Two almost identical image convolve function different results

I think I have these two identical function (the difference is using acc inside a loop or not)

function convolve_image_bad(M::AbstractMatrix, K::AbstractMatrix)
	M′ = zero(M)
	nrow, ncol = size(M)
	lr, lc = size(K) .÷ 2  # find K's center
	
	for i in 1:nrow
		for j in 1:ncol
			for r_offset in -lr:lr
				for c_offset in -lc:lc
					# K centered at (lr+1, lc+1)
					M′[i, j] += extend_mat(M, i+r_offset, j+c_offset) * K[lr+1+r_offset, lc+1+c_offset]
				end
			end
		end
	end
	return M′
end
function convolve_image(M::AbstractMatrix, K::AbstractMatrix)
	M′ = zero(M)
	nrow, ncol = size(M)
	lr, lc = size(K) .÷ 2  # find K's center
	
	for i in 1:nrow
		for j in 1:ncol
			acc = M′[i, j]
			for r_offset in -lr:lr
				for c_offset in -lc:lc
					# K centered at (lr+1, lc+1)
					acc += extend_mat(M, i+r_offset, j+c_offset) * K[lr+1+r_offset, lc+1+c_offset]
				end
			end
			M′[i, j] = acc
		end
	end
	return M′
end

set my kernel to

K_test = [
	1/16 1/8  1/16
	1/8  1/4  1/8
	1/16 1/8  1/16
]

which sums up to 1.

some definitions are here

philip_file = download("https://i.imgur.com/VGPeJ6s.jpg")

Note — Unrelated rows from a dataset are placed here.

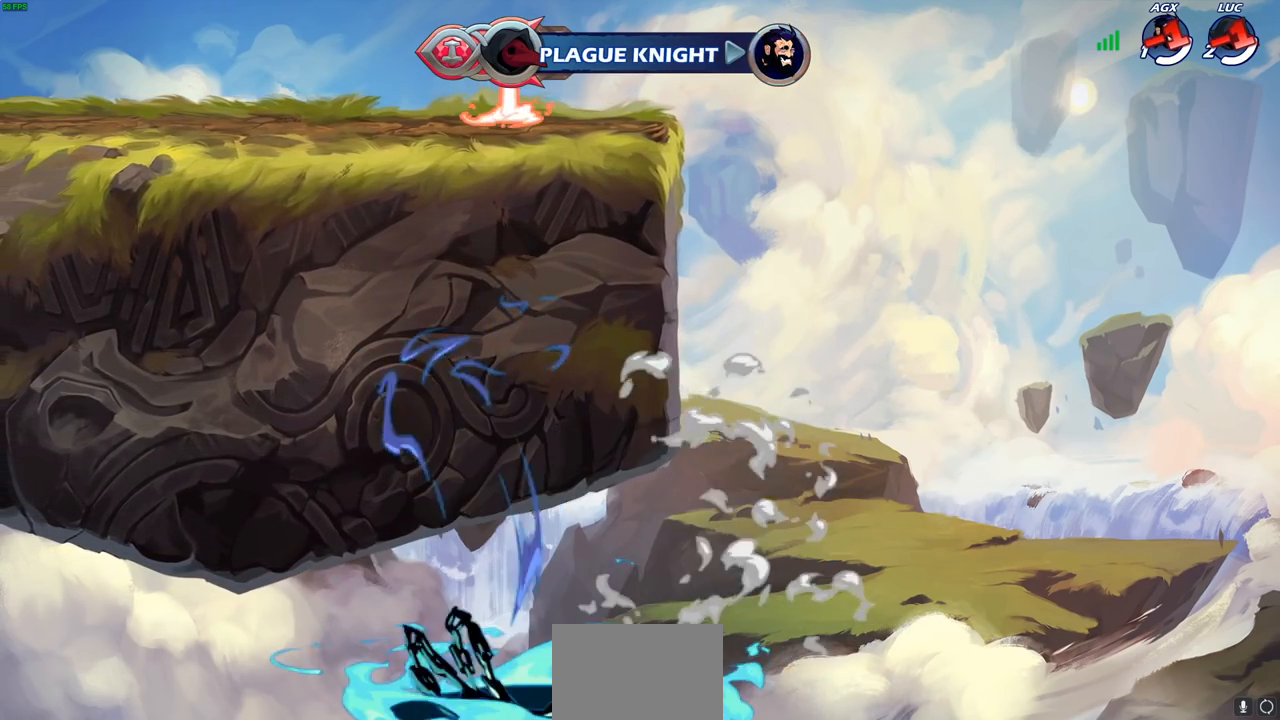
{"buttons": [], "left_stick": "center", "right_stick": "center", "events": []}
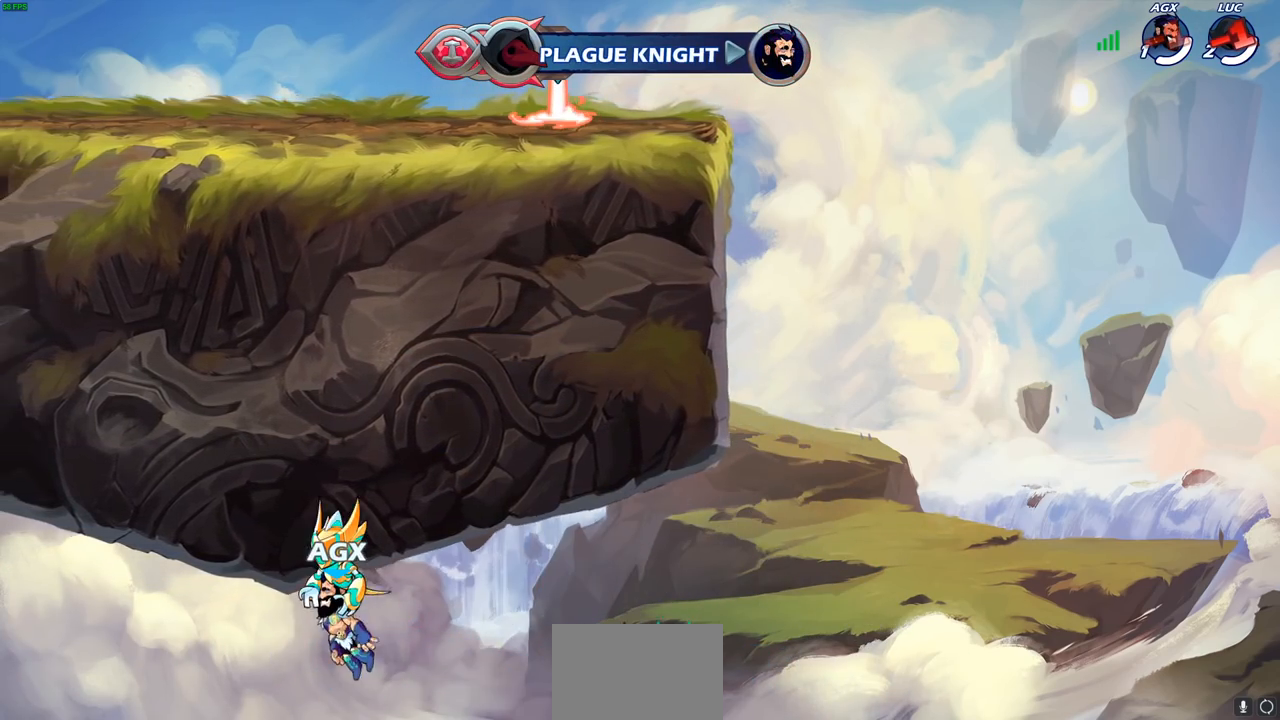
{"buttons": [], "left_stick": "center", "right_stick": "center", "events": []}
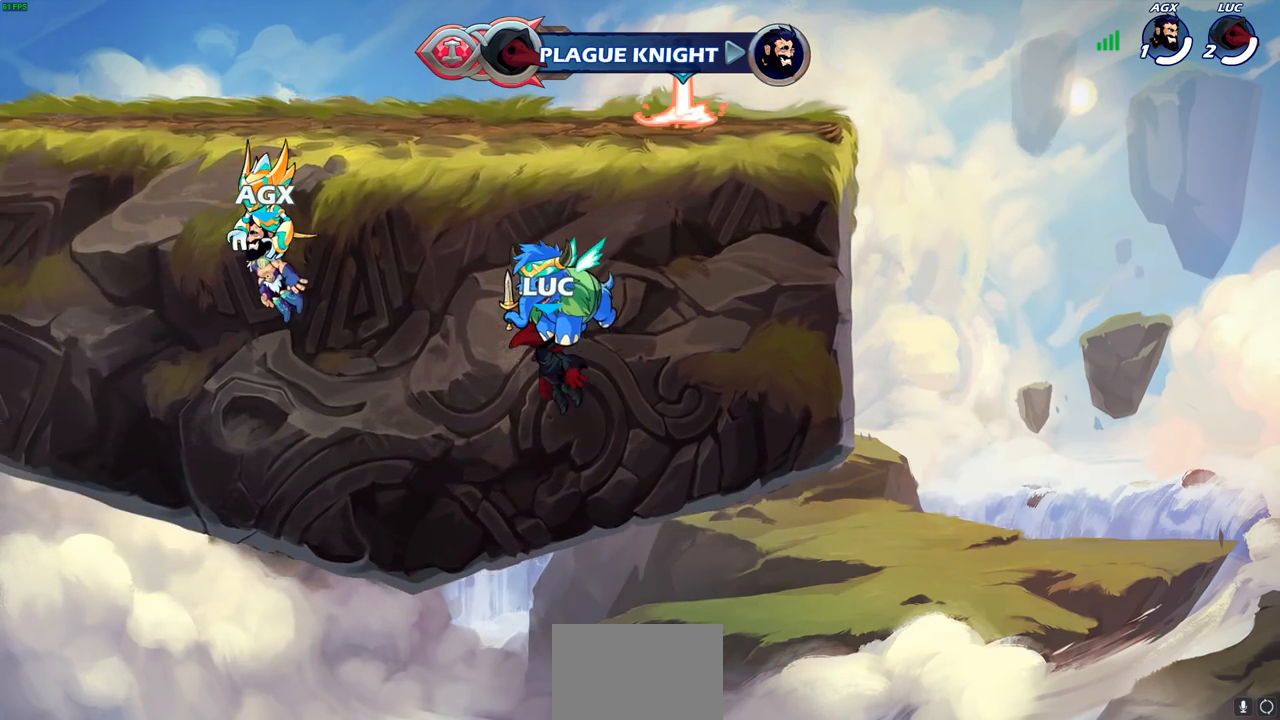
{"buttons": [], "left_stick": "center", "right_stick": "center", "events": []}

decimate(image, ratio=5) = image[1:ratio:end, 1:ratio:end]

function extend_mat(M::AbstractMatrix, i, j)
	nrow, ncol = size(M)
	return M[clamp(i, 1, nrow), clamp(j, 1, ncol)]
end

philip = let
	original = Images.load(philip_file)
	decimate(original, 8)
end

when I applied the convolve_image_bad function on this picture

convolve_image_bad(philip, K_test)

I got errors

ArgumentError: element type FixedPointNumbers.Normed{UInt8,8} is an 8-bit type representing 256 values from 0.0 to 1.0,

but the values (0.9120098039215686, 0.9495098039215686, 1.0036764705882353) do not lie within this range.

See the READMEs for FixedPointNumbers and ColorTypes for more information.

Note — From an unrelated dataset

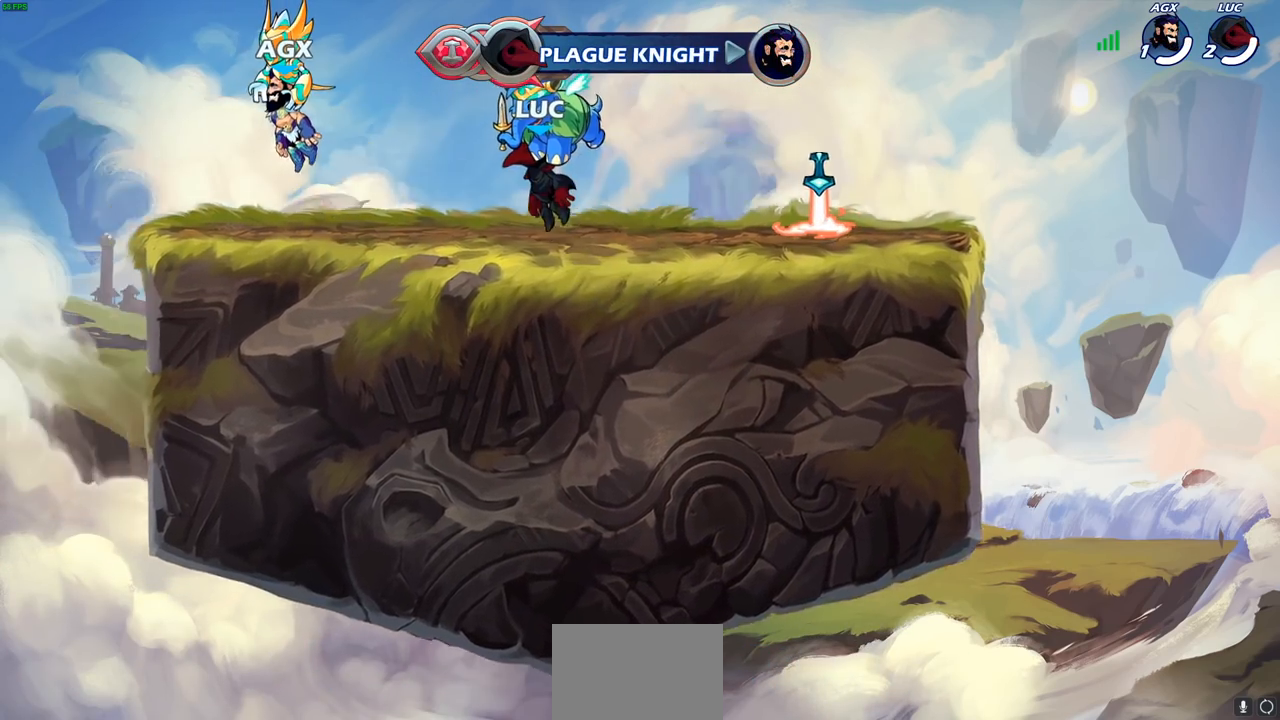
{"buttons": [], "left_stick": "center", "right_stick": "center", "events": []}
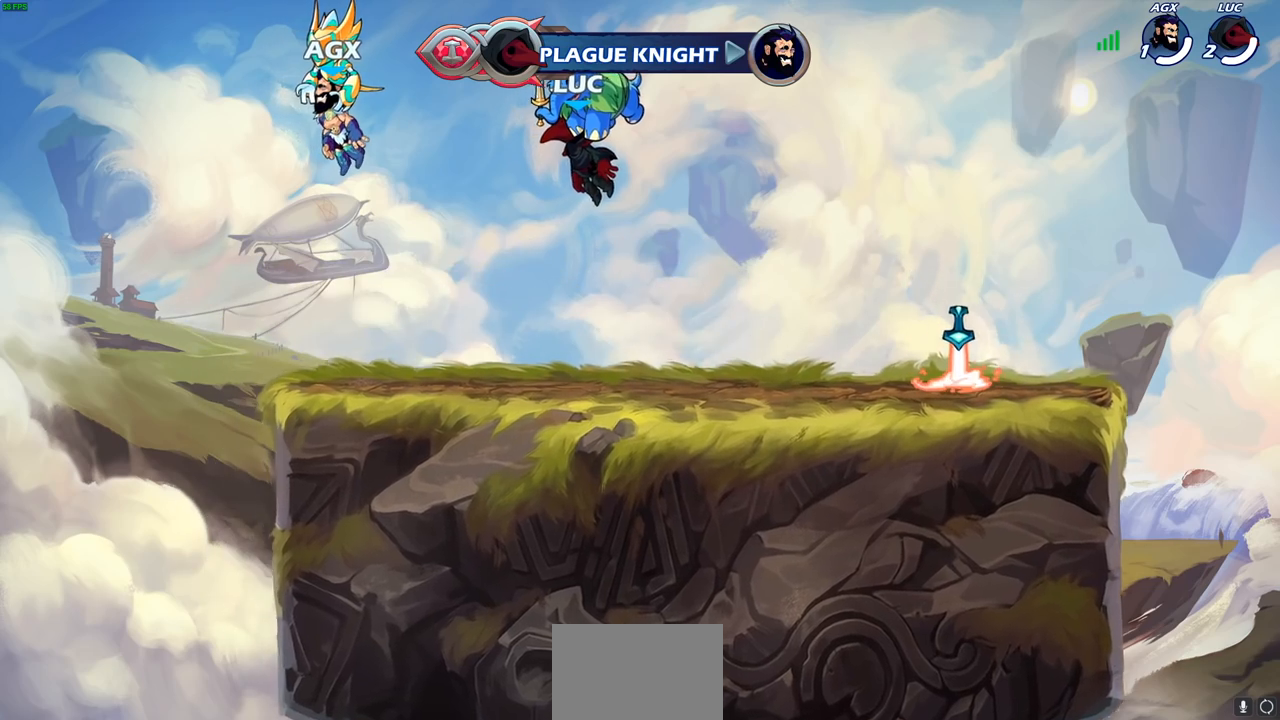
{"buttons": ["SELECT"], "left_stick": "center", "right_stick": "center", "events": [[183, "SELECT", "down"]]}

throw_colorerror_(::Type{FixedPointNumbers.Normed{UInt8,8}}, ::Tuple{Float64,Float64,Float64})@types.jl:686
throw_colorerror(::Type{ColorTypes.RGBX{FixedPointNumbers.Normed{UInt8,8}}}, ::Tuple{Float64,Float64,Float64})@types.jl:736
checkval@types.jl:654[inlined]
RGBX@types.jl:168[inlined]
_convert@conversions.jl:87[inlined]
cconvert@conversions.jl:76[inlined]
convert@conversions.jl:73[inlined]
setindex!@array.jl:849[inlined]
convolve_image(::Array{ColorTypes.RGBX{FixedPointNumbers.Normed{UInt8,8}},2}, ::Array{Float64,2})@Other: 11
top-level scope@Local: 1[inlined]

which indicates during the loop the RGB value exceeded 1.0.

the image is a matrix of RGBX{Normed{UInt8,8}}
all the FixedPointNumbers.Normed{UInt8,8} is an 8-bit type representing 256 values from 0.0 to 1.0,
and my kernel sums up to 1.0, so no value should be exceeding 1.0 during the loop in theory.

more interestingly when I apply convolve_image(philip, K_test) it does the job without complaining.

I was wondering what causes the difference between the two convolve functions.